The very frightening thing about this war is that it is so close we can see it from here. And entirely possible for all that. It’s a variation on the civil war in the darkly awesome book American War by Omar El Akkad, where the “reactionary” forces of the Old South have picked up the guns they are always afraid are going to be taken away from them and started a shooting war with what they see as the liberal-leftist North and Left-Coast West.

Unlike in American War, in this version, the so-called “Conservative” forces seem to be winning, if not all of the battles, at least the battle for hearts and minds in the North. It’s as though they made Robert E. Lee’s strategy work – just keep going long enough for the North to get too tired to fight.

This is also a scary close near future in that in 2016 Trump did get elected. Then after his administration overthrew as many of the civil rights of minorities as they could possibly manage, got replaced by the backlash of a progressive female Democratic president. After spending part of her first term turning back as much of the damage as possible, the folks who want their idealized 1950s back began the war in Oklahoma.

But this isn’t quite a dystopia, although it’s certainly getting there. Back home in Washington DC, away from the fronts in the states surrounding Oklahoma, the world seems to be going on as normal.

Unless you’re a wounded veteran trying to get the benefits you’re entitled to out of a VA that only cares about its bottom line.

Just as in the original stories, and in most of the remixes and pastiches, Watson is living off her military pension and needs a job. Holmes, in this case Sara Holmes, wants a roommate for the apartment she needs but claims to not be able to quite afford without said roommate.

But this Holmes is not what she seems. She’s every bit as brilliant (and enigmatic) as her original, but unlike the original Sherlock Holmes, Sara Holmes is not an independent agent.

As Janet Watson eventually discovers.

Escape Rating A-: I’ve written a lot about the setup of this story, because a lot of this book is setup. While this world unfortunately feels like a logical extension of current events, it is not current events and needs to get us fixed firmly into its vision of the future.

Which does not mean it isn’t a vision of the future that doesn’t include a whole lot of the present. Unfortunately for our protagonists, the parts of the present that carry over are quite frequently the worst bits. I said this isn’t a dystopia, but a better description would be that it isn’t a dystopia yet.
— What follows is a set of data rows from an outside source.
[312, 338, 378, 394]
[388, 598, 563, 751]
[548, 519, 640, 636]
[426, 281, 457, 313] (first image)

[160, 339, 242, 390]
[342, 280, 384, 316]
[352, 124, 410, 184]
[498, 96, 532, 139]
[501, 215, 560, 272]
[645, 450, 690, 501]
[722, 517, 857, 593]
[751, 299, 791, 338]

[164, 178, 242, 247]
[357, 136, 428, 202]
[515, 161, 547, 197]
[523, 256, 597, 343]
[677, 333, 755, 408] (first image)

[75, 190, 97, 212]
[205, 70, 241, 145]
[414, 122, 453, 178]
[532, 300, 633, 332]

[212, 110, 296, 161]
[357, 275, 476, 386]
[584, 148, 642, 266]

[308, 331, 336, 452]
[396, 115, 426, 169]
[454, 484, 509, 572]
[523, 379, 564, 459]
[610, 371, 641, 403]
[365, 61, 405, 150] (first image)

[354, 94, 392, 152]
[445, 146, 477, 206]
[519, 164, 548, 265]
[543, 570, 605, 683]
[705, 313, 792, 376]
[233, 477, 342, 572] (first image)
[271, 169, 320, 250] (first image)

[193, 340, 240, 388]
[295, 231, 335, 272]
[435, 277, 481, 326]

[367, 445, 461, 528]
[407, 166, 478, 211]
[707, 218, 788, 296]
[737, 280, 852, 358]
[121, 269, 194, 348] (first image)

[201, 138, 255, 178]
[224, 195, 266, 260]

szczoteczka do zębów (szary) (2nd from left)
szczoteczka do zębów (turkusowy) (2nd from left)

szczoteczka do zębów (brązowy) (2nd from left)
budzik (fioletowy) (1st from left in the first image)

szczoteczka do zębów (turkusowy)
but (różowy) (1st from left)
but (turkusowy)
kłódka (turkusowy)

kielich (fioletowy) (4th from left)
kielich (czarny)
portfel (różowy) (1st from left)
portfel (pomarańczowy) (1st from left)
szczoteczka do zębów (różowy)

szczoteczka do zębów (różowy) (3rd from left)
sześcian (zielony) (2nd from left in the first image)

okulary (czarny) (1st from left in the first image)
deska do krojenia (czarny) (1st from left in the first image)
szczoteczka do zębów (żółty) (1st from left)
Those roots in the contemporary present form a good part of the terrible case that Janet unearths and that Sara helps her resolve. Part of what makes this book an A- rather than a A is that the case was fairly obvious. All too plausible, but also all too easy to figure out from the very first clue.

What makes this story, this version of Holmes and Watson, so fascinating are the characters of the two women. Instead of two white men in Victorian England (or 21st century England, for that matter), the Holmes and Watson in A Study in Honor are two black women at a time and place where the hope for true equality that shone during the Obama era has receded into the past and is dying under the lash of “conservative” dog-whistles that are pitched so any human can hear.

Which also means that in addition to the many indignities visited upon Janet Watson because she’s a wounded veteran, even more are heaped upon her because she’s black and because she dared to aspire to a profession that some people still believe should have been reserved for whites. And where the lesbianism of both of the protagonists just adds yet another layer of potential for prejudice.

A Study in Honor is a dark and gritty portrait of a world going to hell in a handcart, as seen from the perspective of someone who has visited that hell, and sometimes seems to have only left it in body but not in spirit. And investigates a mystery that plows right into the hell of that war and the dark heart of the people and governments that are waging it.

Watson and Holmes’ adventures continue in The Hound of Justice. I can’t wait.

Reviewer’s Note: Claire O’Dell is a pseudonym for author Beth Bernobich.